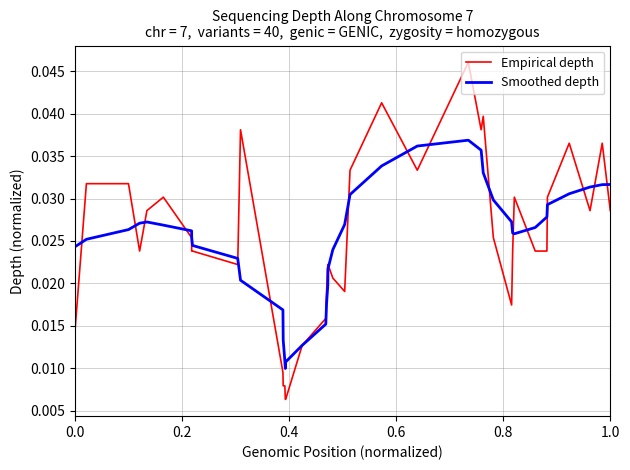

Which series has the widest spread of values?

Empirical depth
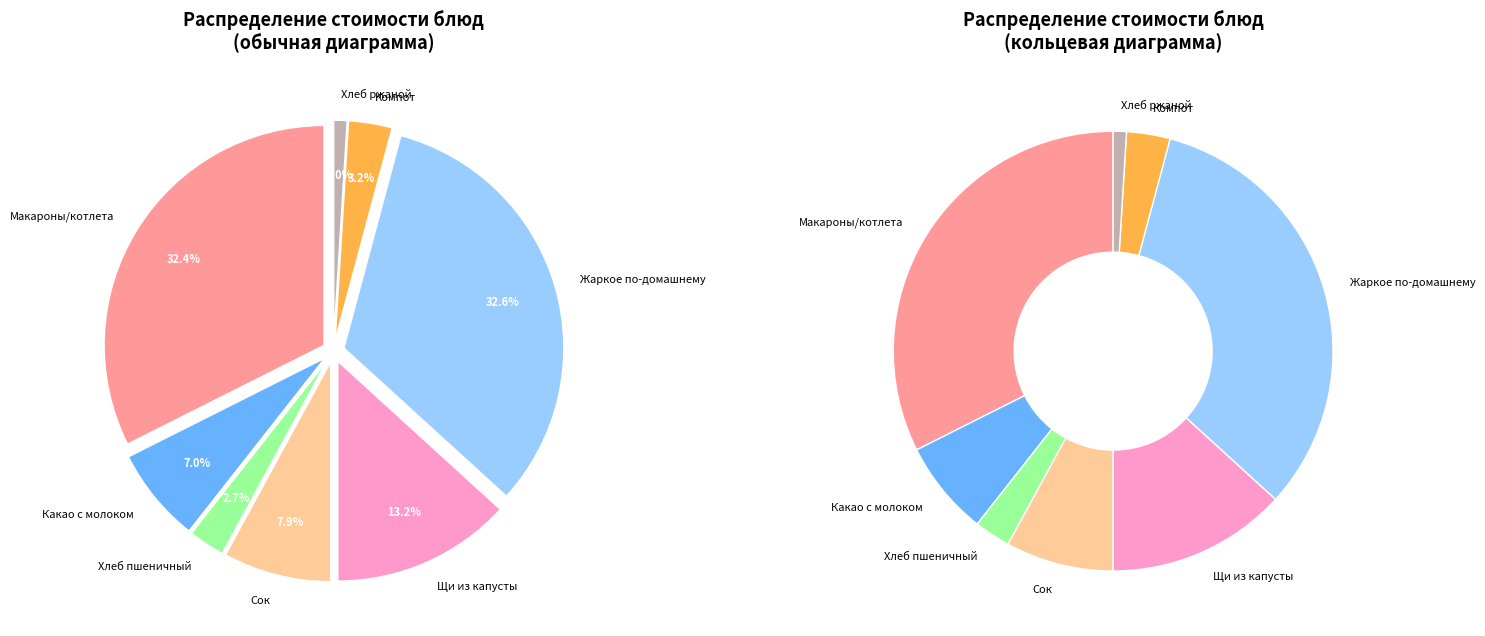

What portion of the pie excludes Щи из свежей капусты и картофелем?

86.8%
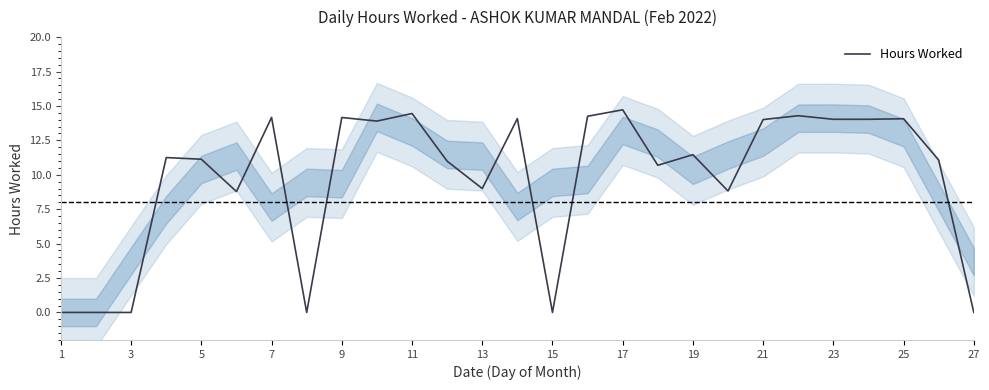

What is the difference between the maximum and minimum values?

14.7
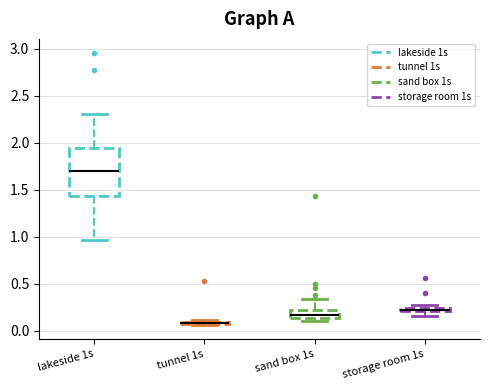

Which box is the tallest, from its lower edge to its upper edge?

lakeside 1s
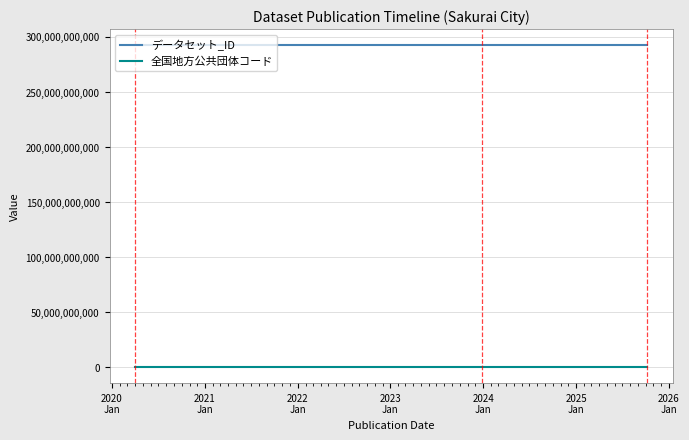

What is the lowest value of the データセット_ID series?

292061000001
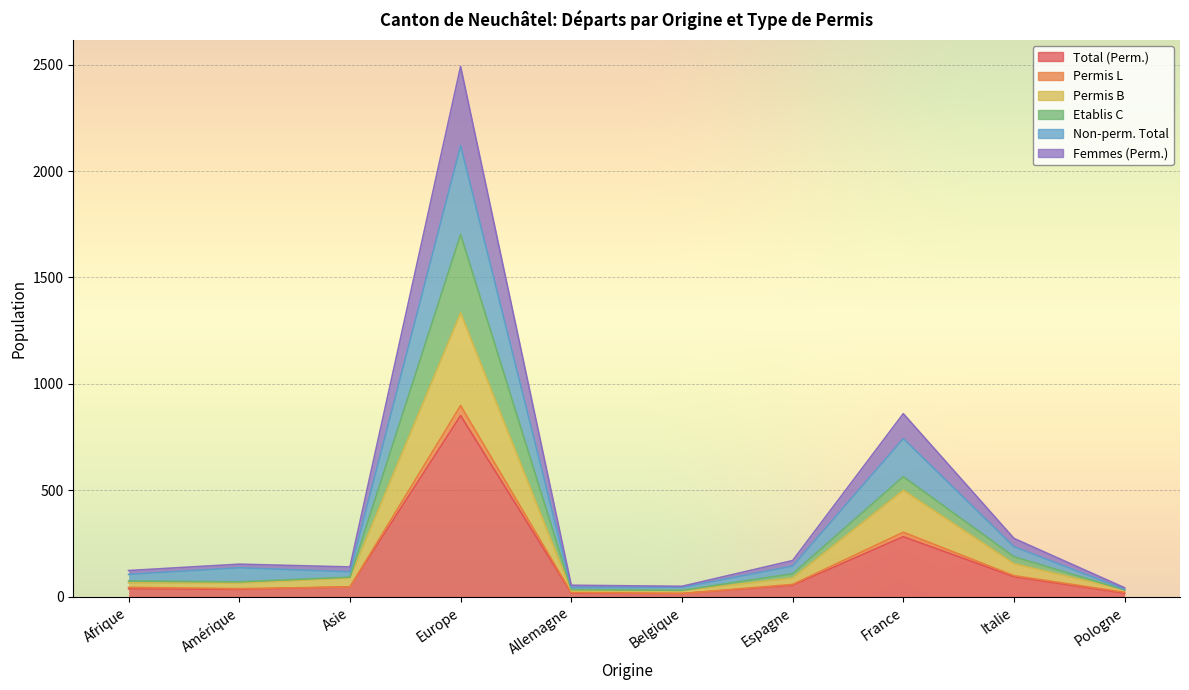

What is the label of the 10th point from the left?

Pologne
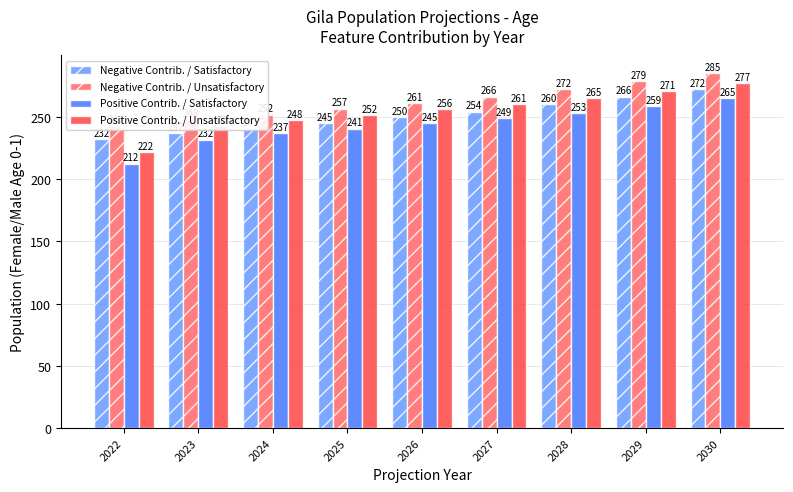

What is the approximate value of Positive Contrib. / Unsatisfactory at 2023?

242.4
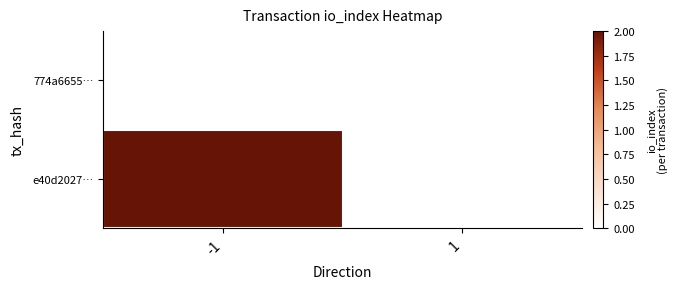

Which series has the widest spread of values?

e40d2027…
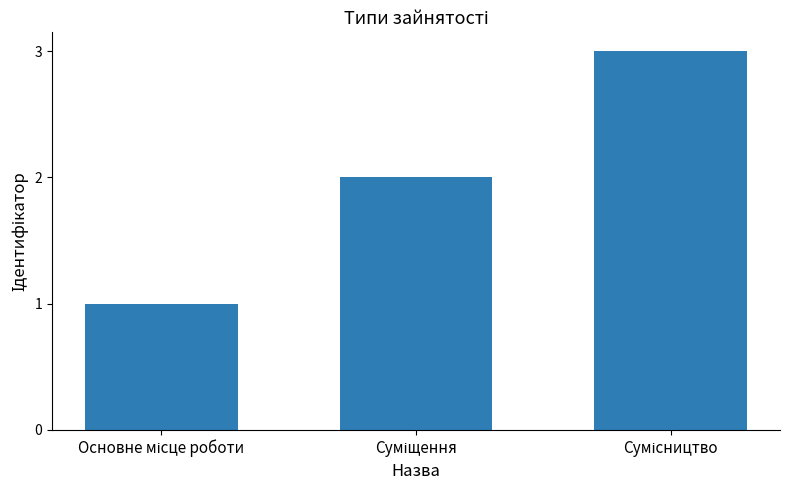

What is the sum of all values?

6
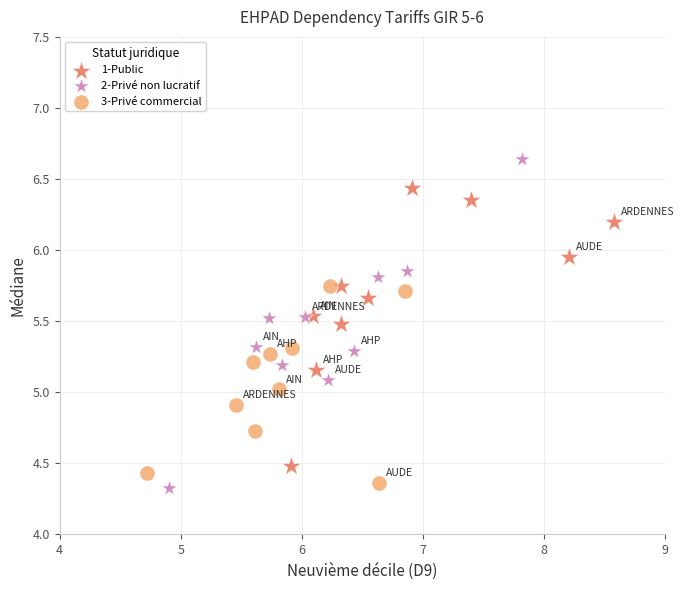

What are all the series names shown in the legend?

1-Public, 2-Privé non lucratif, 3-Privé commercial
==================================================
Copy out all of the records above line for line, leaving out the pictures.

Which series has the widest spread of values?

Empirical depth

What portion of the pie excludes Щи из свежей капусты и картофелем?

86.8%

What is the difference between the maximum and minimum values?

14.7

Which box is the tallest, from its lower edge to its upper edge?

lakeside 1s

What is the lowest value of the データセット_ID series?

292061000001

What is the label of the 10th point from the left?

Pologne

What is the approximate value of Positive Contrib. / Unsatisfactory at 2023?

242.4

Which series has the widest spread of values?

e40d2027…

What is the sum of all values?

6

What are all the series names shown in the legend?

1-Public, 2-Privé non lucratif, 3-Privé commercial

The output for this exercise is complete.